> **Supplied material**
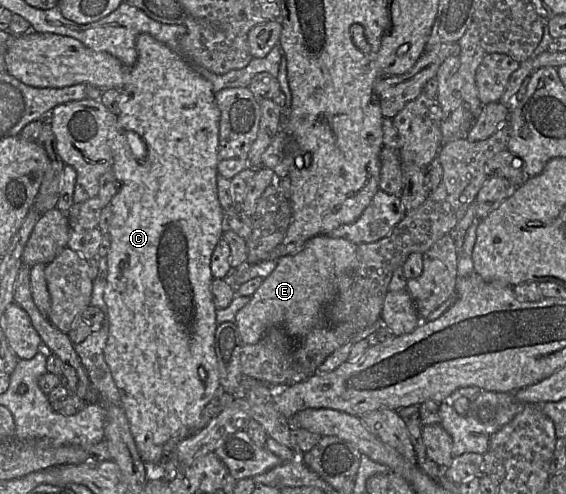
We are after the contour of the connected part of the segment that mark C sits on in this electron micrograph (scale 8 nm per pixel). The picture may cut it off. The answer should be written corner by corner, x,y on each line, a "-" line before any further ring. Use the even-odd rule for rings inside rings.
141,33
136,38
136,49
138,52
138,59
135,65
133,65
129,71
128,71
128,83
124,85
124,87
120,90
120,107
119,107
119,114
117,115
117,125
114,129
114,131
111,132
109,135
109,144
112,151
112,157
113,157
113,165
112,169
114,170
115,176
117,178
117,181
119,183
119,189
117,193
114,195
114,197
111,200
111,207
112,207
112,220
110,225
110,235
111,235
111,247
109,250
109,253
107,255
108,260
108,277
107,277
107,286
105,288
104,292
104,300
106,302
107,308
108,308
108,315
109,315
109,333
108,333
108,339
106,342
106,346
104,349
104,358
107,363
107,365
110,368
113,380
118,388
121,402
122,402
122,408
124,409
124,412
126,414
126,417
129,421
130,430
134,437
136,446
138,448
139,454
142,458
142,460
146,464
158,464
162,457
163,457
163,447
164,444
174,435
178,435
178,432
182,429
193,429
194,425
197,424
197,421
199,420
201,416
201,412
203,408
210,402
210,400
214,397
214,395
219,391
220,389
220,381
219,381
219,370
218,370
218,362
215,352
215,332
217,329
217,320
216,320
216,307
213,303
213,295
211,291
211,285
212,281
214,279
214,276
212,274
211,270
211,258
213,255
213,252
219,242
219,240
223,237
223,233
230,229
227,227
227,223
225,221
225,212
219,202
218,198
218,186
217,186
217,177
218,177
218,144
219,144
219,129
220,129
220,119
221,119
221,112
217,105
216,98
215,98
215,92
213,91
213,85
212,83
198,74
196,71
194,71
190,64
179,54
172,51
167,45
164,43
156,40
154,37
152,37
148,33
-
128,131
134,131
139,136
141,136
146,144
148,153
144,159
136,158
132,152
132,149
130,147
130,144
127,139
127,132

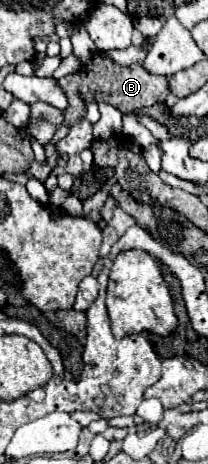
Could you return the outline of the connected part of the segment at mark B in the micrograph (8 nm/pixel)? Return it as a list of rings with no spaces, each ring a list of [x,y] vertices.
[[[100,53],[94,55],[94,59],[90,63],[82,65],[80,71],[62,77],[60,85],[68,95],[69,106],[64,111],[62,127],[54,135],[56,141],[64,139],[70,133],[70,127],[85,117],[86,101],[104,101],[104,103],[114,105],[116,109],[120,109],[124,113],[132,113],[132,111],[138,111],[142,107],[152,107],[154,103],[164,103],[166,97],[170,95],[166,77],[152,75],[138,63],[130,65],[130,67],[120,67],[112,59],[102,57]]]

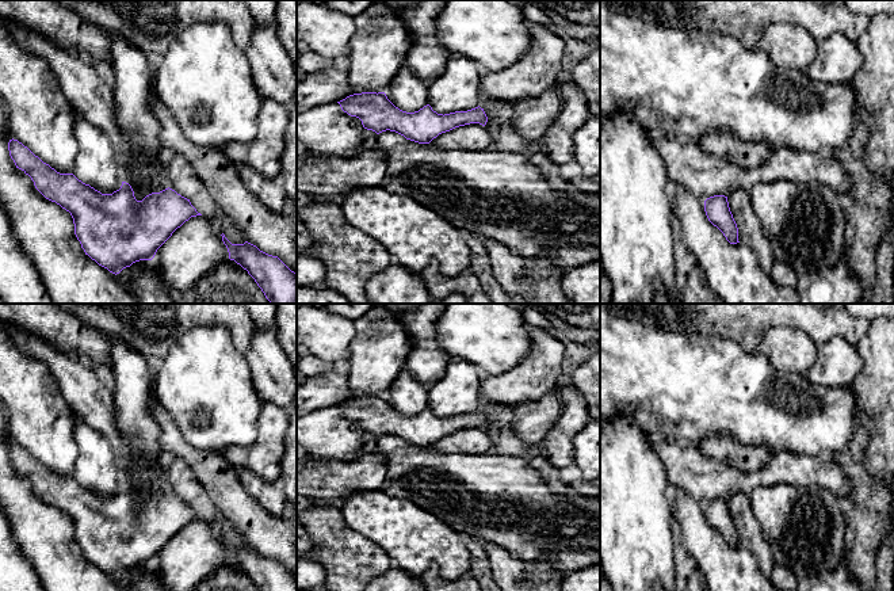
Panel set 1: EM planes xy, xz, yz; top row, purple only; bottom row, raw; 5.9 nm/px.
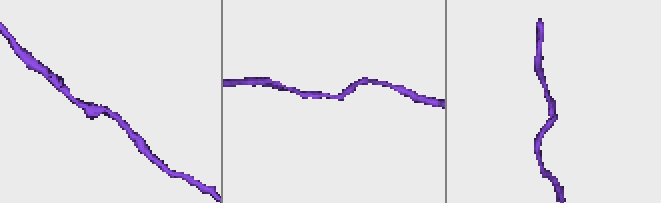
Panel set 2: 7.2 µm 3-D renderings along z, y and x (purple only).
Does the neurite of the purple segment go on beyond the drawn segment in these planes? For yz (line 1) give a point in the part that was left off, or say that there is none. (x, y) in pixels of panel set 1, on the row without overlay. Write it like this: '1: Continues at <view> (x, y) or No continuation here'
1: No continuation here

==

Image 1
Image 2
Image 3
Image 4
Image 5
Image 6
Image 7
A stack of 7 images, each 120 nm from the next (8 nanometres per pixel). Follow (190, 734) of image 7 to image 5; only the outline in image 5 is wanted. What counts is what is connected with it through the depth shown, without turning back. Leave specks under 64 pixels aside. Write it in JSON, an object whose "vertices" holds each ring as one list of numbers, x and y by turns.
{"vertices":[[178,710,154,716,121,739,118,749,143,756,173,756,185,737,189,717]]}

==

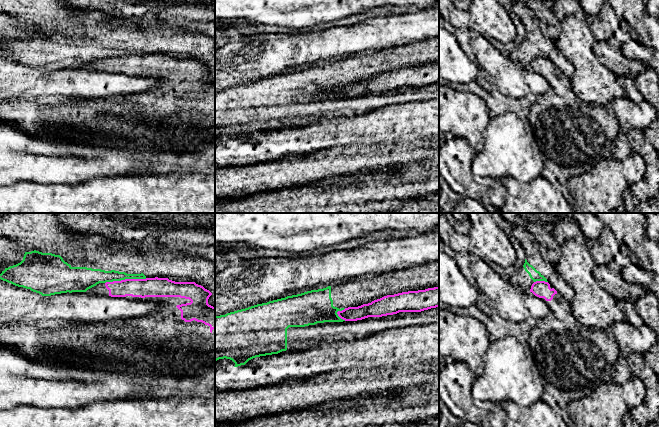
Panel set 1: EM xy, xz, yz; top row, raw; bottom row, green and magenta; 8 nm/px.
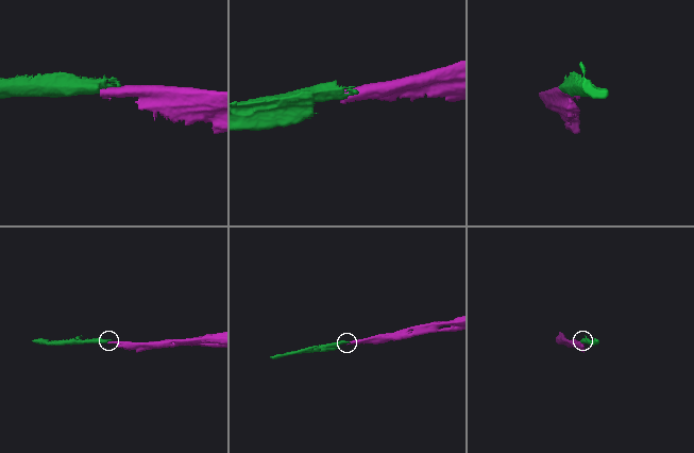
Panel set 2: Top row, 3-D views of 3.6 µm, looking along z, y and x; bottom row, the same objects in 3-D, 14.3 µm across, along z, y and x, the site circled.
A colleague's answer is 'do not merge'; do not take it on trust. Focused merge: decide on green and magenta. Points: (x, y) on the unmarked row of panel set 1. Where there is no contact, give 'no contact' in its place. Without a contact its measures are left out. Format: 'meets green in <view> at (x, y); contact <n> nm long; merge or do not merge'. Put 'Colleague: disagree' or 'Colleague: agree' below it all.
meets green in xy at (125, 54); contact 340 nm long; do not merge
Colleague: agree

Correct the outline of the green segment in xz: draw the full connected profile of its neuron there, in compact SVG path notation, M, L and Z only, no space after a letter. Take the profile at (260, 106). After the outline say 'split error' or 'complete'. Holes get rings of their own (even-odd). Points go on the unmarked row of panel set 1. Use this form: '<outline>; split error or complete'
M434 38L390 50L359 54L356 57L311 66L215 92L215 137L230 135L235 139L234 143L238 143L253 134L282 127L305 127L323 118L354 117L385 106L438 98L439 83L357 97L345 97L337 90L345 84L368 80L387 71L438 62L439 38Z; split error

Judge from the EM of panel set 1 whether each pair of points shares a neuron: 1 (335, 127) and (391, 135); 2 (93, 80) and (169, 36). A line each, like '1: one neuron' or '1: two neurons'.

> **What the task asks**
Copy every line from the records that holds the string "bottom".

> **Answer area**
Panel set 1: EM planes xy, xz, yz; top row, purple only; bottom row, raw; 5.9 nm/px.
Panel set 1: EM xy, xz, yz; top row, raw; bottom row, green and magenta; 8 nm/px.
Panel set 2: Top row, 3-D views of 3.6 µm, looking along z, y and x; bottom row, the same objects in 3-D, 14.3 µm across, along z, y and x, the site circled.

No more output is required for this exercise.